Zu erledigende Aufgaben
1. Wiederhole aus dem Vorwort zu den DDR-Kriminalfällen wortgetreu den Abschnitt von „Das Leichenpuzzle von“ bis „Aufsehen gesorgt haben.“.
2. Schreib das Vorwort zu den DDR-Kriminalfällen im Anschluss an seinen letzten Satz weiter.

Zu analysierender Text
****

Das Leichenpuzzle von Anhalt. Bernd Kaufholz
INHALT
VORWORT
»Back to the roots« – unter diesem Arbeitstitel habe ich mich 2017 auf die Spurensuche nach Kriminalfällen begeben, die in der DDR im Bezirk Halle für Aufsehen gesorgt haben.
»Zurück zu den Wurzeln« deshalb, weil ich mit meinen letzten zwei Büchern »fremdgegangen« bin. Nach den authentischen Kriminalfällen zwischen 1999 und 2010, die sich zum größten Teil mit wahren Fällen im Bezirk Magdeburg beschäftigt haben, war es die Familienanwältin und Privatdetektivin Tanja Papenburg, die sich auf Mördersuche begeben hat.
Ganz aus der fiktiven Luft gegriffen war die Handlung dieser beiden Bände jedoch auch nicht. Denn die Geschichten hangelten sich mehr oder weniger an zwei Nachwende-Fällen in Sachsen-Anhalt entlang, die bis heute ungeklärt sind.
Doch vor gut einem Jahr bekam ich die Gelegenheit, erneut nach DDR-Fällen graben zu können. Diesmal lag mein Fokus auf dem Süden Sachsen-Anhalts.
Das »Leichenpuzzle von Anhalt« schaut auf einen Zeitraum zwischen 1948 (damals noch sowjetisch besetzte Zone) und 1990 zurück. Die neun Fälle beleuchten Taten, die es nach sozialistischer Staatsdoktrin so gar nicht gegeben haben durfte. Bis auf wenige Straftaten, die für dermaßen große Unruhe unter der Bevölkerung gesorgt haben, dass sie nur schwer zu deckeln waren, erfuhr die Bevölkerung kaum etwas von diesen Geschehnissen.
Mit den Fällen werden nicht nur die Straftaten geschildert, die Motive der Täter beschrieben sowie Zeugen und Opfer charakterisiert, sie sind auch ein Stück Zeitgeschichte und werfen ein Licht auf die Arbeit der damaligen Ermittler.
Die Chronologie beginnt mit einem Mord in Bad Bibra im südlichsten Zipfel Sachsen-Anhalts. Dort wurde kurz nach dem Zweiten Weltkrieg ein Polizist erschossen. Wie die Jagd nach dem Schützen damals ablief, die sich über mehrere Jahrzehnte hinzog, beschreibt dieser Teil des Buches.

****

Bereitgestellte Zeilen
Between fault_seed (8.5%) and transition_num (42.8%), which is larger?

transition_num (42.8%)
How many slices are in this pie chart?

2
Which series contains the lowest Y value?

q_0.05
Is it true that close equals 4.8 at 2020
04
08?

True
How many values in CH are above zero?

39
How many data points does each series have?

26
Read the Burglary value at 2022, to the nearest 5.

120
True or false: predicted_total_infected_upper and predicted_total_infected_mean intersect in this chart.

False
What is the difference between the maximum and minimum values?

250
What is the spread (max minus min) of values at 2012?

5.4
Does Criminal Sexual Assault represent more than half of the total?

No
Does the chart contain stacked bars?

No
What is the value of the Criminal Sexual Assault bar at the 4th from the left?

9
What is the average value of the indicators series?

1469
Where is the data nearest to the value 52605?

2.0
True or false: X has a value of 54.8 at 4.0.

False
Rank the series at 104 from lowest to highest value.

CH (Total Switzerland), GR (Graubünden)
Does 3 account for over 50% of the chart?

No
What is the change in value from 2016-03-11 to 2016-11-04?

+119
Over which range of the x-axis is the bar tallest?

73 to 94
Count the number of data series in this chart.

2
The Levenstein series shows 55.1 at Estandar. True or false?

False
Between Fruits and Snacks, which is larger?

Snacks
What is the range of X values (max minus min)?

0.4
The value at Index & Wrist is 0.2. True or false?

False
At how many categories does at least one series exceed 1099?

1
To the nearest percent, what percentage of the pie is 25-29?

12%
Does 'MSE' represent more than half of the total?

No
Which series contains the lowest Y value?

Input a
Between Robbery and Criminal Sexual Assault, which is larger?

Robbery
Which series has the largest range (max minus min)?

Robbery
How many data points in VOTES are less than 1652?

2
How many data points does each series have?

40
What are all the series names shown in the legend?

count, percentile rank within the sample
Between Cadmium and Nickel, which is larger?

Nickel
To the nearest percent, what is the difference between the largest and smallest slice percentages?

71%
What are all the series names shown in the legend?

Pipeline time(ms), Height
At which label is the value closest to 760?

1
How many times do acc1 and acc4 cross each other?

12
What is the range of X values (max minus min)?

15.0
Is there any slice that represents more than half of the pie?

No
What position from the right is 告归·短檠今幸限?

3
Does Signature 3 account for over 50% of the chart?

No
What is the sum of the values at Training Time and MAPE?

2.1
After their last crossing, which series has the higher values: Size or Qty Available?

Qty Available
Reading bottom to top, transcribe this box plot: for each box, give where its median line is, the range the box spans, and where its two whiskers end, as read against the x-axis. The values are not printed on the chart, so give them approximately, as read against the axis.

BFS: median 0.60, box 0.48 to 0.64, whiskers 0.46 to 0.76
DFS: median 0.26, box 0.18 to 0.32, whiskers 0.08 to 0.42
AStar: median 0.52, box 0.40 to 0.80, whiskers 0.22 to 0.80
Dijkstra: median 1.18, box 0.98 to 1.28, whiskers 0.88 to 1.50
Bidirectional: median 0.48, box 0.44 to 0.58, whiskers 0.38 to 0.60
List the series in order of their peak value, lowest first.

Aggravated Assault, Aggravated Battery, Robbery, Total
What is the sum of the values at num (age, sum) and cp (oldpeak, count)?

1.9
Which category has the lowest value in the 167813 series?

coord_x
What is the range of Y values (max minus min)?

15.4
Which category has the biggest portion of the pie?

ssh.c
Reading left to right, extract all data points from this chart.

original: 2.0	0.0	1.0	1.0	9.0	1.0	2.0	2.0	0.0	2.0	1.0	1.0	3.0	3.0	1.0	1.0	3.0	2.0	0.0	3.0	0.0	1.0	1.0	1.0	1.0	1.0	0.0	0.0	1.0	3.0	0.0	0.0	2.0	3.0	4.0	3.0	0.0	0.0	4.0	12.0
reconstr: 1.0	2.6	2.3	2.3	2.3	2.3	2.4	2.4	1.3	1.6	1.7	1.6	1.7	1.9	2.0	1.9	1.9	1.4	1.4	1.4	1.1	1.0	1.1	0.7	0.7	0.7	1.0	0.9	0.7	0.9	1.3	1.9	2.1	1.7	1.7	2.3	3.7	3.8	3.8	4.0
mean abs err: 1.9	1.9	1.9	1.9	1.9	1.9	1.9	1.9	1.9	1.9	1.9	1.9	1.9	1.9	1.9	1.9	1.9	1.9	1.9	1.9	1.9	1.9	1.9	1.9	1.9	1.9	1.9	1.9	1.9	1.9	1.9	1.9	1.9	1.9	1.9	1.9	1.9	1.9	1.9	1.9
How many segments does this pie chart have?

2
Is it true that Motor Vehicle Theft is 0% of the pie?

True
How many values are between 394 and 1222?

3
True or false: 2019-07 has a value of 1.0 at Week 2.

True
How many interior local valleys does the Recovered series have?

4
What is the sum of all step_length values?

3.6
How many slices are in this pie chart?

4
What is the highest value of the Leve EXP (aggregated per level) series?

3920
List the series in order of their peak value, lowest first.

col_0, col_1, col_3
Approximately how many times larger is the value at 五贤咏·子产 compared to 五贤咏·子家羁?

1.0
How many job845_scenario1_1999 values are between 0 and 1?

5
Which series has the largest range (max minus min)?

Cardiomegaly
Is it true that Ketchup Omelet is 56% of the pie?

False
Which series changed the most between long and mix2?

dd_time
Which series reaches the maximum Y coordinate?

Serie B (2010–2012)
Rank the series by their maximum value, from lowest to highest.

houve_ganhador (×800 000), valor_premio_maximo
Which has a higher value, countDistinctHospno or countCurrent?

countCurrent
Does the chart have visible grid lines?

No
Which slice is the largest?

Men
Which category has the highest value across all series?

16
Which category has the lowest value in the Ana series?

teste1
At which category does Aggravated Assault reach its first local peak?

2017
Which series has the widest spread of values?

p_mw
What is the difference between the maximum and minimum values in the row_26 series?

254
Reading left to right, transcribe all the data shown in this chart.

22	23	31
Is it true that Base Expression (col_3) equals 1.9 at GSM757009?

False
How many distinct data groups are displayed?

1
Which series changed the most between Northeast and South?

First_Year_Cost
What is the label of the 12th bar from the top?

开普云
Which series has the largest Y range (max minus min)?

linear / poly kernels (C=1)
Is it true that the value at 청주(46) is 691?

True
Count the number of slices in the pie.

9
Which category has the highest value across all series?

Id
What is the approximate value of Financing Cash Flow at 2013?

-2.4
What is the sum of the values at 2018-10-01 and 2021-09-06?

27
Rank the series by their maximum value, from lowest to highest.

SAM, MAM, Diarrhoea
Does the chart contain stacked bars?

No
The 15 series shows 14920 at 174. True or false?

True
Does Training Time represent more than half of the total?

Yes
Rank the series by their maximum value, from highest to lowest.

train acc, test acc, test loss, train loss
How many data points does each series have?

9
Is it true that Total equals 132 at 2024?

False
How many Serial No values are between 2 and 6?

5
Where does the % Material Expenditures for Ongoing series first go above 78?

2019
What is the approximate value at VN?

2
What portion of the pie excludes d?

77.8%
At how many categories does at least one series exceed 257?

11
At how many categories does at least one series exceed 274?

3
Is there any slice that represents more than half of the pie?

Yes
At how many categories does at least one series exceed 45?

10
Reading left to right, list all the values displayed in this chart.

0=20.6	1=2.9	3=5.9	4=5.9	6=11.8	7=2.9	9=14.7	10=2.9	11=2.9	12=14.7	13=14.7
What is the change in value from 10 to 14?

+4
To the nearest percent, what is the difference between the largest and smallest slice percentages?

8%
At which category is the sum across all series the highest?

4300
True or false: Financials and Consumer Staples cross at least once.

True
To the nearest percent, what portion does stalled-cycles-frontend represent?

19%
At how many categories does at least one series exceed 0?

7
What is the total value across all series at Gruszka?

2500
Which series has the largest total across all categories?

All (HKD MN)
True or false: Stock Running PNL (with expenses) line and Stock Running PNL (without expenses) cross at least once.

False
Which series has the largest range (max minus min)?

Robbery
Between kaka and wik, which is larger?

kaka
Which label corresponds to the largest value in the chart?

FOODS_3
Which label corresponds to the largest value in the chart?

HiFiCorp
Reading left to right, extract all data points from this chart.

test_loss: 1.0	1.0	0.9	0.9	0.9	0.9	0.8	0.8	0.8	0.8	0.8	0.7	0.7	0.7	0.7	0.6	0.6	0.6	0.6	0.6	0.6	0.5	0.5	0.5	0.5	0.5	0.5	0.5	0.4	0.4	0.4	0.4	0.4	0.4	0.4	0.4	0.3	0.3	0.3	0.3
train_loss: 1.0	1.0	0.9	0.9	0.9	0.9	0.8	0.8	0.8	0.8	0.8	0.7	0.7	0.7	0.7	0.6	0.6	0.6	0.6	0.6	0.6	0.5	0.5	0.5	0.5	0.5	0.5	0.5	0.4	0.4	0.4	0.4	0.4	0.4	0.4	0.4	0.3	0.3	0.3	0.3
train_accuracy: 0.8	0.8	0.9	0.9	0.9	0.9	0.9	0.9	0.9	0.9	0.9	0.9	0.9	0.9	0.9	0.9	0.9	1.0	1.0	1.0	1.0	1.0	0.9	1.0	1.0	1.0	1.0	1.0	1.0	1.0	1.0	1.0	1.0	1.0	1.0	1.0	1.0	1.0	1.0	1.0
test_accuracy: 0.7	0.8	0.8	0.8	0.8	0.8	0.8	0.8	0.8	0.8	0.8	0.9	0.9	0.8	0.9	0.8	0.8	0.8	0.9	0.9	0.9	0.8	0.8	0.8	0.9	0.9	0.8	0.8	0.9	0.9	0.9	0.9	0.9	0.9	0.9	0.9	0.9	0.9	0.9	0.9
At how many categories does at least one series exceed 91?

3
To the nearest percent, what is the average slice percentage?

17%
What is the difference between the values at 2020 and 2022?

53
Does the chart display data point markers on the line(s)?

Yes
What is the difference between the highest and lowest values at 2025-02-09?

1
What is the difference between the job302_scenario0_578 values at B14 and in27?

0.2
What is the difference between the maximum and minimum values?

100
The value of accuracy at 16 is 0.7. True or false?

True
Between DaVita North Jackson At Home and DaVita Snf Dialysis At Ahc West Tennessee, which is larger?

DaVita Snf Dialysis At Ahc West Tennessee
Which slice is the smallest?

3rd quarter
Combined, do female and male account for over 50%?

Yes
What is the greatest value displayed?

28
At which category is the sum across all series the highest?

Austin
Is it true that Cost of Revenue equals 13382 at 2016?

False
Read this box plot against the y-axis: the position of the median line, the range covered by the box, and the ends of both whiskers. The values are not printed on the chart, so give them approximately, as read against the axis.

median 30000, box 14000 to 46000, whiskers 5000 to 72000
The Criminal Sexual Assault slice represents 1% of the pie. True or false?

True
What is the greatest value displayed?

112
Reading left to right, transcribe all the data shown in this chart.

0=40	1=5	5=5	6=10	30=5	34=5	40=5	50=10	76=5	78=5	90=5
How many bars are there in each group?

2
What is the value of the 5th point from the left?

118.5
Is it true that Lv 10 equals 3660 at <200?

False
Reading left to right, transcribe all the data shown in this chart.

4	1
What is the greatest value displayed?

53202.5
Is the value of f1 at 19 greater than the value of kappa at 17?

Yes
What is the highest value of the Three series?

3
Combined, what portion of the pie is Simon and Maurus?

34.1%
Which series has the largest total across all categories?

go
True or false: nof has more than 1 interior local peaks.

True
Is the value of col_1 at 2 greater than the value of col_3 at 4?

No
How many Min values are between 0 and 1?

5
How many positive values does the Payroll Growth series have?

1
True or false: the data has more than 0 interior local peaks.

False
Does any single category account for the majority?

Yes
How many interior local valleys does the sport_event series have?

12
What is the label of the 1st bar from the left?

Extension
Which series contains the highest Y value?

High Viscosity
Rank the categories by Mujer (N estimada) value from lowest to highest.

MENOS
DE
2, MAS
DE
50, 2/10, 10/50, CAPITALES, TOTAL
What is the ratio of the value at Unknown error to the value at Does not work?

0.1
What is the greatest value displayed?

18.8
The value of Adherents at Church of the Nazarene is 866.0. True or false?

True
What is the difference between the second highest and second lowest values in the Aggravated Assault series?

****

Erwartete Antworten
1.
Das Leichenpuzzle von Anhalt. Bernd Kaufholz
INHALT
VORWORT
»Back to the roots« – unter diesem Arbeitstitel habe ich mich 2017 auf die Spurensuche nach Kriminalfällen begeben, die in der DDR im Bezirk Halle für Aufsehen gesorgt haben.

2.
Der Titelfall ist ein ungewöhnlicher, schildert er doch, wie ein Mordopfer zerstückelt wurde, um es so besser verschwinden lassen zu können. Eine weder damals noch heute alltägliche Tat. Ein ähnliches »Nachtatverhalten« kenne ich nur aus einem Fall aus dem Jahr 1980. Als ein 17-Jähriger gemeinsam mit seiner doppelt so alten Geliebten in Wolmirstedt deren Ehemann ermordete, und dem »Kettensäger-Fall« von 2005, bei dem ein Magdeburger seine Freundin zerstückelt hatte.
Eine politische Dimension hat ein Rentnermord aus dem Jahr 1988. Vierzehn Jahre nach der Verurteilung des Täters aus Bernburg widmete sich Ministerpräsident Reinhard Höppner der Sache und wirbelte damit ziemlich viel Staub auf.
Abschließend ist es mir noch ein Bedürfnis, mich bei der Staatsanwaltschaft Halle für ihre Unterstützung bei dem Buchprojekt bedanken. Ohne die Leitende Oberstaatsanwältin Heike Geyer und Staatsanwalt Hendrik Weber wäre das nun vorliegende Buch nicht gedruckt worden.
Bernd Kaufholz
Oktober 2018
Mit Sternchen (*) versehene Namen in den Kriminalfällen wurden vom Autor geändert.
DER TOD
DES OBERWACHTMEISTERS
Am 18. Februar 1948 kontrollieren Schutzpolizisten des Ortspolizeiamtes Bad Bibra in den Abend- und Nachtstunden die Straßen der Kleinstadt. In jüngster Zeit hatte es im Ort mehrere Einbrüche gegeben. Außerdem sehen sie auf Befehl ihrer vorgesetzten Dienststelle in Naumburg in den Lokalen der Umgebung nach dem Rechten.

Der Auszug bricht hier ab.